Shellock et al. [21] compared the safety and tolerability of Gd-BOPTA and gadopentetate dimeglumine (Gd-DTPA) in 174 children (mean age 8.6 years, range: 2 days to 17 years for Gd-BOPTA; mean age 4.7 years, range: 7 months to 17 years for Gd-DTPA) undergoing MRI for suspected central nervous system diseases.

In this trial, a total of 24 (14%) children experienced 34 adverse events after administration of study agent, including 11 (12.9%) children who were given Gd-BOPTA and 13 (14.6%) children who were given Gd-DTPA (P = 0.75). For both the Gd-BOPTA and Gd-DTPA groups, fever was the most frequently reported adverse event (three children per group). Three children had adverse event considered to be serious, two in the Gd-BOPTA group (worsening of vomiting, hypoxia), and one in the Gd-DTPA group (fever). None of the events was considered to be related to contrast agent administration, except the case of worsening of vomiting, which was considered to be possibly related to Gd-BOPTA administration.

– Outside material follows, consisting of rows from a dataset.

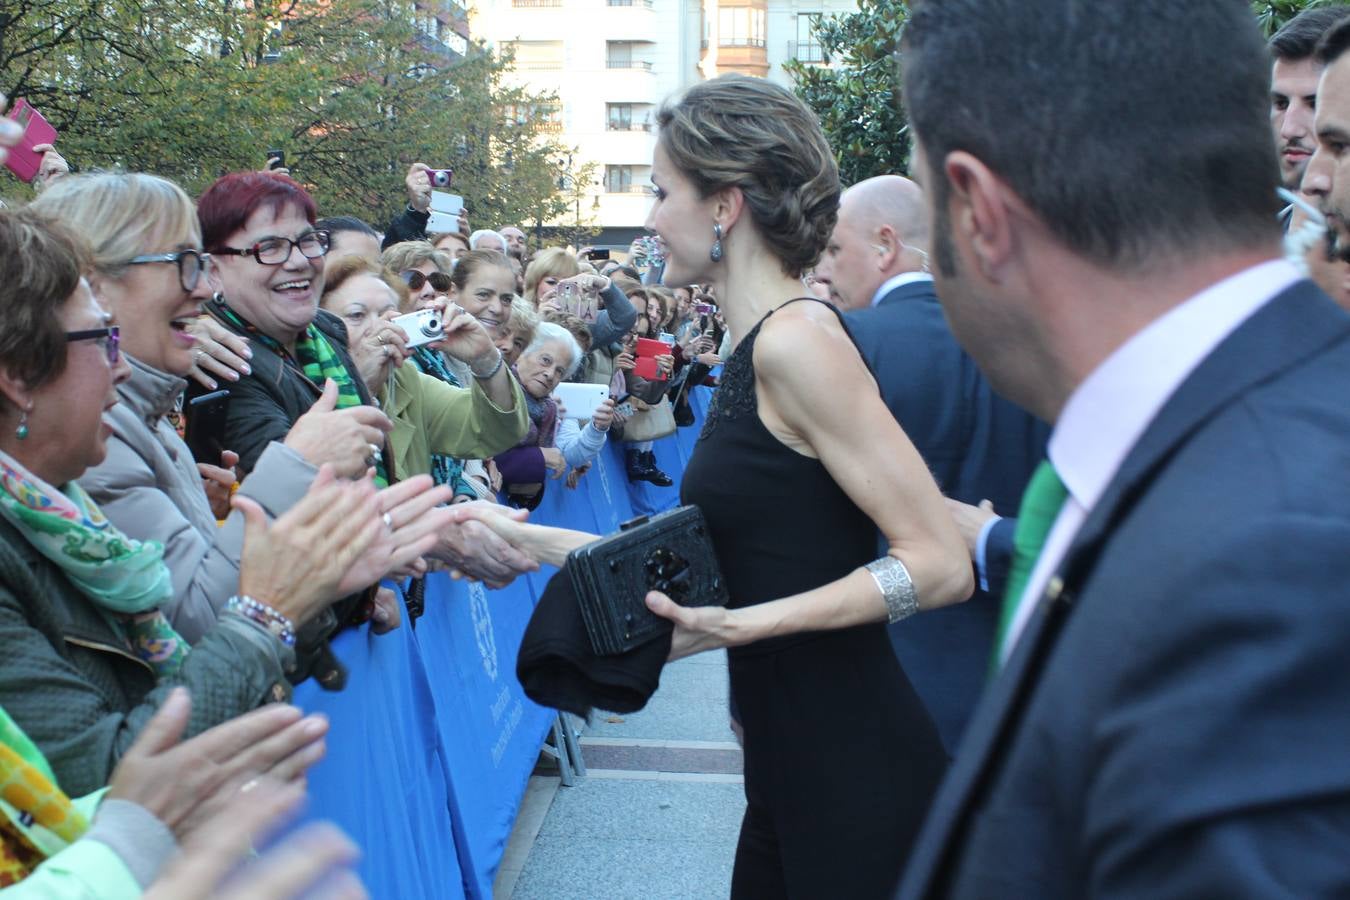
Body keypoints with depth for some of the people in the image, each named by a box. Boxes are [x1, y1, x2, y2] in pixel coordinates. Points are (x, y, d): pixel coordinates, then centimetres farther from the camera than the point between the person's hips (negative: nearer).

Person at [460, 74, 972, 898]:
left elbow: (940, 564, -21)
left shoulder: (797, 338, -18)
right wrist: (535, 540, 10)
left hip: (856, 776, -8)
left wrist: (742, 625, -24)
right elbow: (707, 558, 11)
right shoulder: (753, 347, 9)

Although in our study NSF was not prospectively evaluated due to a short safety follow-up, no case has subsequently been brought to our attention. Until now in the literature, all confirmed cases of NSF have been reported in patients with chronic kidney disease (CKD) with estimated glomerular filtration rates (eGFR) <60 ml/min per 1.73 m2 [7]. Patients at risk also include children with known or suspected CKD, as well as newborns and infants with renal immaturity or congenital cardiopathy.

The pathophysiology of NSF remains unknown [5] and because NSF does not develop in all patients with renal impairment exposed to Gd-CM, additional cofactors might be involved in the pathophysiology of NSF [7]. Proinflammatory events, including thromboembolic events, surgical interventions, systemic infections and diseases associated with hypercoagulability, have been reported to increase the risk of developing NSF [22, 23]. Metabolic acidosis and high levels of erythropoietin have also been reported to be associated with NSF development [22]. Transmetallation has also been considered as a cofactor [24].

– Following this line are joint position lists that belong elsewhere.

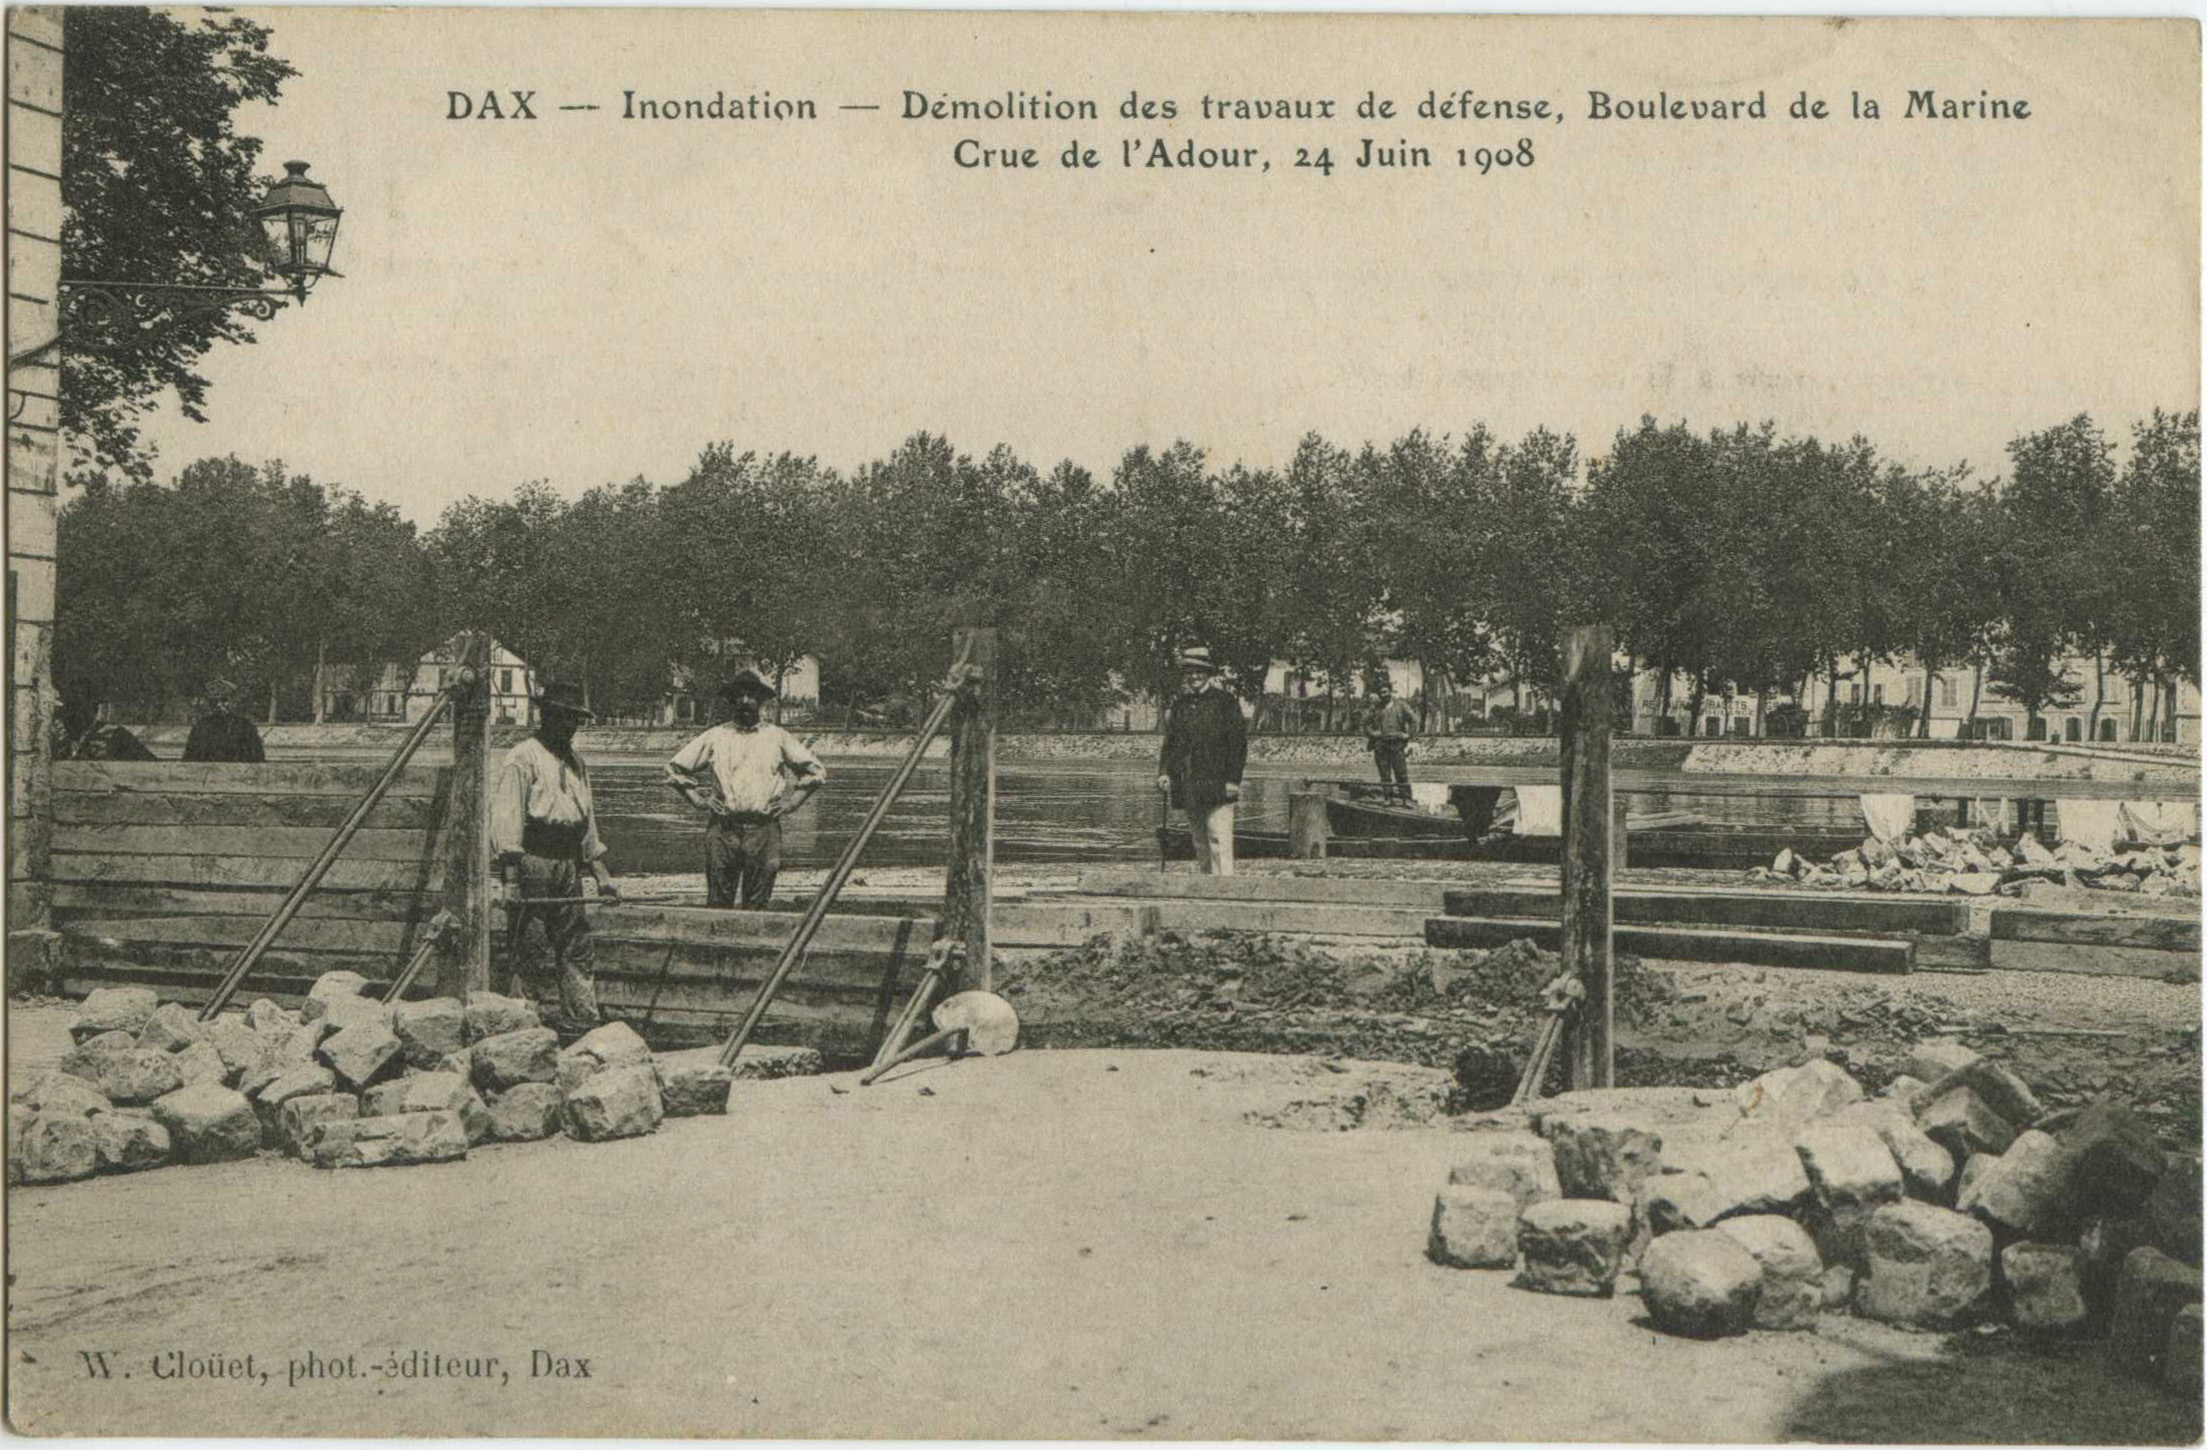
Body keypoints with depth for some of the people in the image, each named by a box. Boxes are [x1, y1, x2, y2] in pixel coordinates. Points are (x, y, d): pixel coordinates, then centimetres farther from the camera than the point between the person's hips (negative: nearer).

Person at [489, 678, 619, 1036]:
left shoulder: (576, 763, 19)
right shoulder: (522, 758, -5)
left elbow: (587, 820, 22)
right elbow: (506, 815, -13)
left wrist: (601, 875, 17)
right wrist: (510, 877, -20)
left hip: (568, 865, 8)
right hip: (532, 859, -7)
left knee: (575, 945, 5)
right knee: (518, 943, -5)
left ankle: (582, 1024, 7)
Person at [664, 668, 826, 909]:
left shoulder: (777, 737, 11)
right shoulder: (715, 737, 10)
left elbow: (816, 770, 17)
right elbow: (675, 768, 16)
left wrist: (791, 801, 7)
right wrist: (698, 800, 6)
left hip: (763, 829, 0)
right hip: (722, 828, 0)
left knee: (757, 905, -1)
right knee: (718, 903, -2)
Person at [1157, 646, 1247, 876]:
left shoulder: (1225, 700, -1)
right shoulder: (1180, 704, 15)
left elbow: (1238, 742, -5)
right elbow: (1170, 742, 18)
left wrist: (1233, 779, -12)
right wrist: (1163, 772, 3)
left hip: (1217, 786, -6)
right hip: (1187, 787, 6)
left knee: (1219, 840, -12)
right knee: (1200, 842, 11)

Anyway, it has been suggested that both the chemical stability of a particular chelate (cyclic compounds are more stable than linear ones in vitro) and the dose administered are risk factors for triggering NSF [7].

Otherwise, some risk factors contribute to a higher incidence of adverse reactions when contrast agents are used. As part of risk management, standard precautions are necessary (e.g., identification of allergic predispositions).

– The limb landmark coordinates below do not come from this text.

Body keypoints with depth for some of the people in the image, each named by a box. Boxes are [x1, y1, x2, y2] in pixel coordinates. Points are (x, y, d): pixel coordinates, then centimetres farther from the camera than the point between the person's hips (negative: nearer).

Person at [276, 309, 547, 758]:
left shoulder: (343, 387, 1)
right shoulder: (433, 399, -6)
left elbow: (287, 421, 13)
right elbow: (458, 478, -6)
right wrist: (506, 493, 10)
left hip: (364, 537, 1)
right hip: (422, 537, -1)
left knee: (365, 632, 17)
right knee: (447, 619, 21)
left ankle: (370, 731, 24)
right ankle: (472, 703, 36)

Our study showed that in the youngest newborns breast-feeding was sometimes enough for sedation. Immobilization with elastic bands may enable MRI in some neonates and small infants. Immobilization techniques and sedation guaranteed a sufficient time slot for high-quality investigations in children younger than 18 months of age, and allowed a practical and efficient use of our MR unit.

We believe that our data are of significant clinical and research utility for centers assessing children with central nervous system disorders by MRI.

Possible limitations of such studies are the small number of included patients and technical difficulties using MRI in children. Clinical trials in children are more challenging than those in adults. Recently, to facilitate the development and availability of medicines for children ages 0–17 years and to ensure that medicines for use in children are of high quality, ethically researched and authorized appropriately, a new pediatric regulation concerning clinical trial performance entered into force in the European Union on 26 January 2007.

Conclusion

Our results suggest that immediate adverse effects are negligible following intravenous administration of Gd-DOTA in neonates and infants younger than 18 months of age who are undergoing MRI on clinical indication, and when applying the regulatory-required screening for contraindications to Gd. Although difficult to conduct, more extensive clinical studies are warranted to assess long-term safety.